U.N. envoy Lakhdar Brahimi said on Tuesday an interim Iraqi government could be chosen by the end of May despite the "extremely worrying" security situation in Falluja and elsewhere.

U.N. envoy Lakhdar Brahimi is seen upon arrival at the Elysee Palace for talks with French President Jacques Chirac, April 24. [Reuters]
Brahimi, a former Algerian foreign minister persuaded by the United States to help in the transition to Iraqi rule, laid out to the U.N. Security Council plans for a new government, due to take power on June 30.

"Though it will certainly not be easy, we do believe that it shall be possible to identify by the end of May a group of people respected and acceptable to Iraqis across the country, to form this caretaker government," Brahimi said.

The 15-nation council issued a statement welcoming Brahimi's "provisional ideas" for an interim Iraqi regime that would be made up of nonpartisan technocrats. He intends to return to Iraq shortly, the statement said.

But Brahimi warned about the "increase in violence up and down the country" and especially in the besieged city of Falluja.

"It is extremely worrying," he said. The U.S.-led coalition knew "better than everyone else that the consequences of such bloodshed could be dramatic and long-lasting."

Iraqis burn a homemade flag with the design of their country's new flag in the besieged city of Falluja, April 27, 2004. [Reuters]
"Is it possible for the process to proceed under such circumstances? Will it be viable? Will it be credible?" Brahimi asked. "I put it to (the Security Council) that there is no alternative but to find a way of making the process viable and credible."

Brahimi made clear there were many powers the new government would not have until elections in January 2005. He said it should reach "crystal clear understandings" on sovereignty with the United States before June 30.

"You want 150,000 soldiers to disappear at midnight on the 30th of June? Those soldiers are going to be there," he told reporters later.

U.S. Secretary of State Colin Powell said on Monday the interim Iraqi government would have to give up some of its sovereignty to allow a free hand to U.S.-led armed forces.

And Washington's ambassador to the United Nations, John Negroponte, expected to be the new U.S. ambassador in Iraq after June 30, told reporters foreign forces had to control security because a transitional government would not be capable of doing so immediately.


Brahimi has proposed that the current U.S.-selected Iraqi Governing Council be dissolved and an interim government made up of nonpartisan experts take its place until the elections.

He said the United Nations would "help" select the government, along with the U.S.-led Coalition Provisional Authority and the Governing Council.

But Brahimi said it was important that members of the caretaker government shunned partisanship. "It is best if the members of the caretaker government, including the interim president, vice presidents and prime minister, were to choose not to stand for elections," he said.

He proposed organizing a national conference in July of at least 1,000 people to draw Iraqis together. This conference would elect a "consultative council" to provide advice to the government and receive reports from ministers.

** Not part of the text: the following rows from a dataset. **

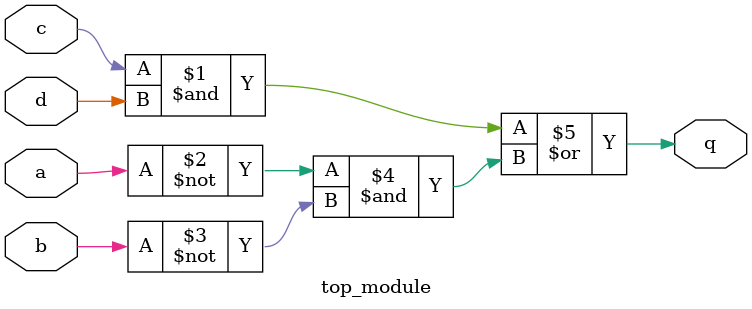
<source format=sv>
module top_module (
    input a,
    input b,
    input c,
    input d,
    output q
);

assign q = (c & d) | (~a & ~b);

endmodule

</source>
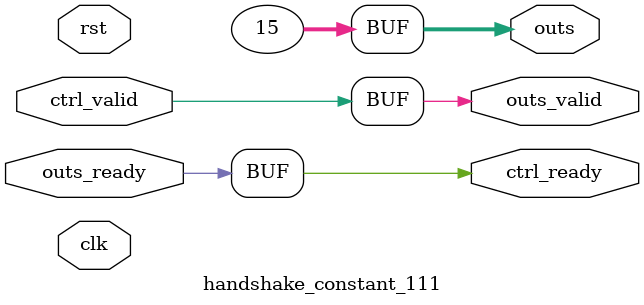
<source format=v>
`timescale 1ns / 1ps
module handshake_constant_111 #(
  parameter DATA_WIDTH = 32  // Default set to 32 bits
) (
  input                       clk,
  input                       rst,
  // Input Channel
  input                       ctrl_valid,
  output                      ctrl_ready,
  // Output Channel
  output [DATA_WIDTH - 1 : 0] outs,
  output                      outs_valid,
  input                       outs_ready
);
  assign outs       = 5'b01111;
  assign outs_valid = ctrl_valid;
  assign ctrl_ready = outs_ready;

endmodule

</source>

The United States is currently drawing up a Security Council resolution, expected to be circulated next month, that would bless an interim government.

The resolution is to approve a U.S.-led multinational force, part of which would be designated to protect U.N. staff, and outline the duties of a more robust U.N. mission in Iraq.

Some diplomats believe there may be problems with approving an interim government that will not control Iraqi security.

But Chile's U.N. Ambassador, Akram Munoz, said, "Everybody knows that there will have to be military forces on the ground for some time."